(Entries taken from a collection)
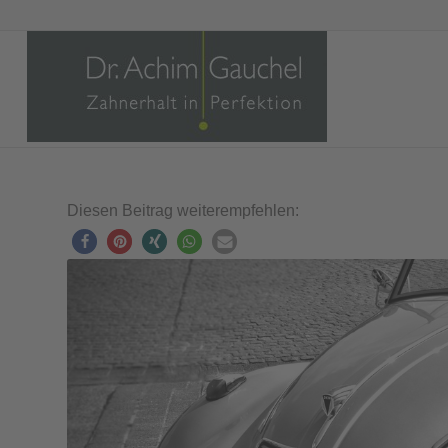
Diesen Beitrag weiterempfehlen:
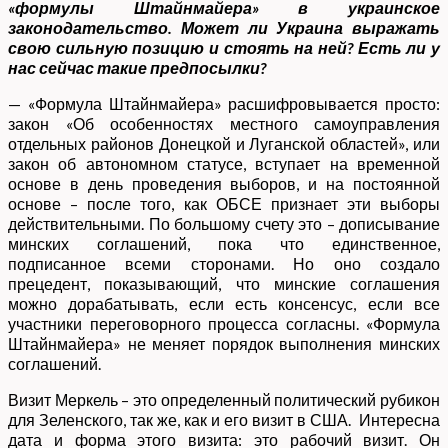
«формулы Штайнмайера» в украинское
законодательство. Может ли Украина выражать
свою сильную позицию и стоять на ней? Есть ли у
нас сейчас такие предпосылки?
— «Формула Штайнмайера» расшифровывается просто:
закон «Об особенностях местного самоуправления
отдельных районов Донецкой и Луганской областей», или
закон об автономном статусе, вступает на временной
основе в день проведения выборов, и на постоянной
основе – после того, как ОБСЕ признает эти выборы
действительными. По большому счету это – дописывание
минских соглашений, пока что единственное,
подписанное всеми сторонами. Но оно создало
прецедент, показывающий, что минские соглашения
можно дорабатывать, если есть консенсус, если все
участники переговорного процесса согласны. «Формула
Штайнмайера» не меняет порядок выполнения минских
соглашений.
Визит Меркель – это определенный политический рубикон
для Зеленского, так же, как и его визит в США. Интересна
дата и форма этого визита: это рабочий визит. Он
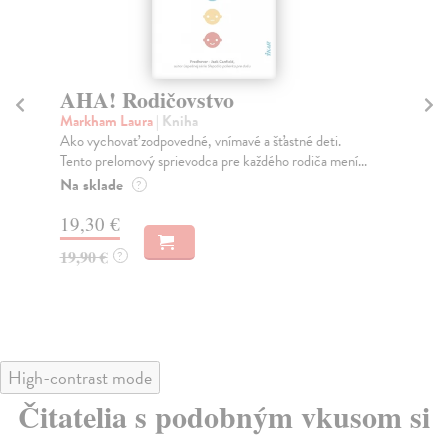
AHA! Rodičovstvo
Va
Markham Laura
| Kniha
Ph
Ako vychovať zodpovedné, vnímavé a šťastné deti.
Ako
Tento prelomový sprievodca pre každého rodiča mení...
žiť
Na sklade
Za
?
19,30 €
15
19,90 €
15
?
High-contrast mode
Čitatelia s podobným vkusom si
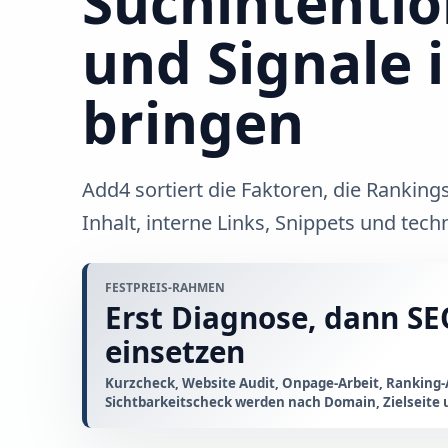
Suchintention
und Signale 
bringen
Add4 sortiert die Faktoren, die Rankings
Inhalt, interne Links, Snippets und tec
FESTPREIS-RAHMEN
Erst Diagnose, dann S
einsetzen
Kurzcheck, Website Audit, Onpage-Arbeit, Ranking-
Sichtbarkeitscheck werden nach Domain, Zielseite 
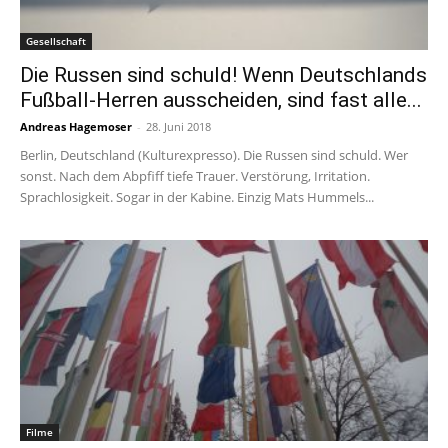
Gesellschaft
Die Russen sind schuld! Wenn Deutschlands
Fußball-Herren ausscheiden, sind fast alle...
Andreas Hagemoser
-
28. Juni 2018
Berlin, Deutschland (Kulturexpresso). Die Russen sind schuld. Wer
sonst. Nach dem Abpfiff tiefe Trauer. Verstörung, Irritation.
Sprachlosigkeit. Sogar in der Kabine. Einzig Mats Hummels...
Filme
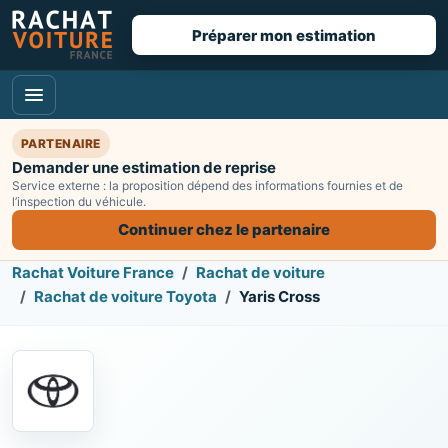
Préparer mon estimation
PARTENAIRE
Demander une estimation de reprise
Service externe : la proposition dépend des informations fournies et de
l’inspection du véhicule.
Continuer chez le partenaire
Rachat Voiture France
Rachat de voiture
Rachat de voiture Toyota
Yaris Cross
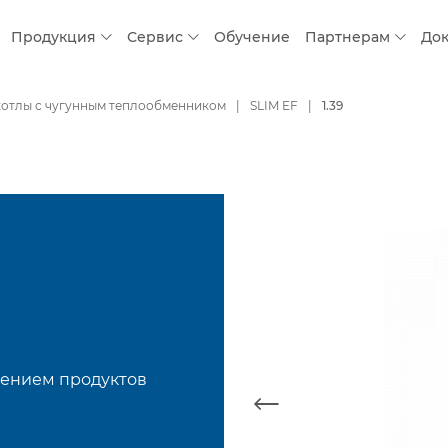
Продукция
Сервис
Обучение
Партнерам
До
котлы с чугунным теплообменником
SLIM EF
1.39
лением продуктов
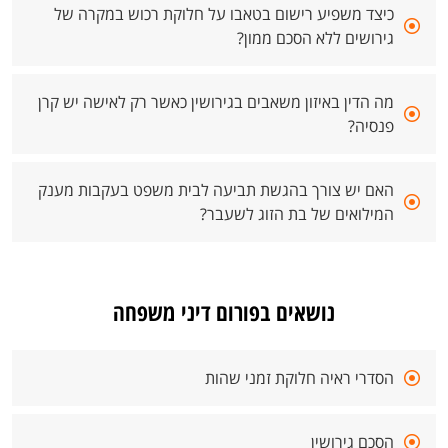
כיצד משפיע רישום בטאבו על חלוקת רכוש במקרה של
גירושים ללא הסכם ממון?
מה הדין באיזון משאבים בגירושין כאשר רק לאישה יש קרן
פנסיה?
האם יש צורך בהגשת תביעה לבית משפט בעקבות מענק
המילואים של בת הזוג לשעבר?
נושאים בפורום דיני משפחה
הסדרי ראיה חלוקת זמני שהות
הסכם גירושין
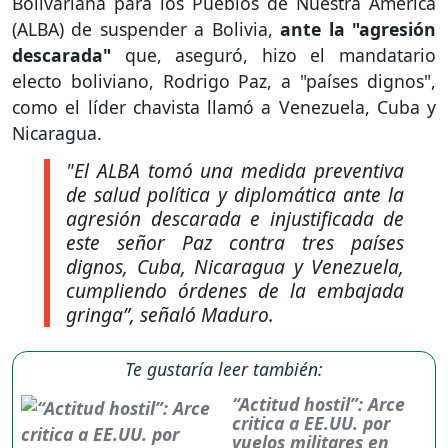
Bolivariana para los Pueblos de Nuestra América
(ALBA) de suspender a Bolivia,
ante la "agresión
descarada"
que, aseguró, hizo el mandatario
electo boliviano, Rodrigo Paz, a "países dignos",
como el líder chavista llamó a Venezuela, Cuba y
Nicaragua.
"El ALBA tomó una medida preventiva
de salud política y diplomática ante la
agresión descarada e injustificada de
este señor Paz contra tres países
dignos, Cuba, Nicaragua y Venezuela,
cumpliendo órdenes de la embajada
gringa”
, señaló Maduro.
Te gustaría leer también:
“Actitud hostil”: Arce
critica a EE.UU. por
vuelos militares en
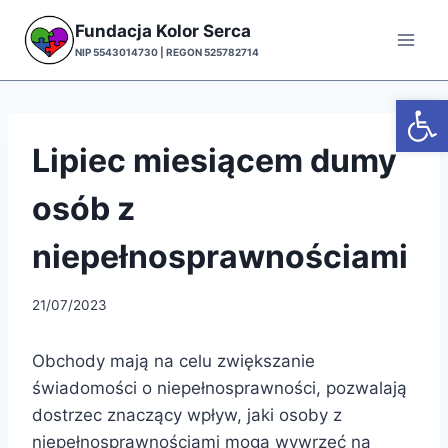
Przejdź
Fundacja Kolor Serca
do
NIP 5543014730 | REGON 525782714
treści
Otwórz
Lipiec miesiącem dumy
osób z
niepełnosprawnościami
21/07/2023
Obchody mają na celu zwiększanie
świadomości o niepełnosprawności, pozwalają
dostrzec znaczący wpływ, jaki osoby z
niepełnosprawnościami mogą wywrzeć na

• **Try it**:
Copy the records above exactly, from the first line through the line containing "Визит Меркель –", and leave out the pictures.

• **Response to the exercise**:
Diesen Beitrag weiterempfehlen:
«формулы Штайнмайера» в украинское
законодательство. Может ли Украина выражать
свою сильную позицию и стоять на ней? Есть ли у
нас сейчас такие предпосылки?
— «Формула Штайнмайера» расшифровывается просто:
закон «Об особенностях местного самоуправления
отдельных районов Донецкой и Луганской областей», или
закон об автономном статусе, вступает на временной
основе в день проведения выборов, и на постоянной
основе – после того, как ОБСЕ признает эти выборы
действительными. По большому счету это – дописывание
минских соглашений, пока что единственное,
подписанное всеми сторонами. Но оно создало
прецедент, показывающий, что минские соглашения
можно дорабатывать, если есть консенсус, если все
участники переговорного процесса согласны. «Формула
Штайнмайера» не меняет порядок выполнения минских
соглашений.
Визит Меркель – это определенный политический рубикон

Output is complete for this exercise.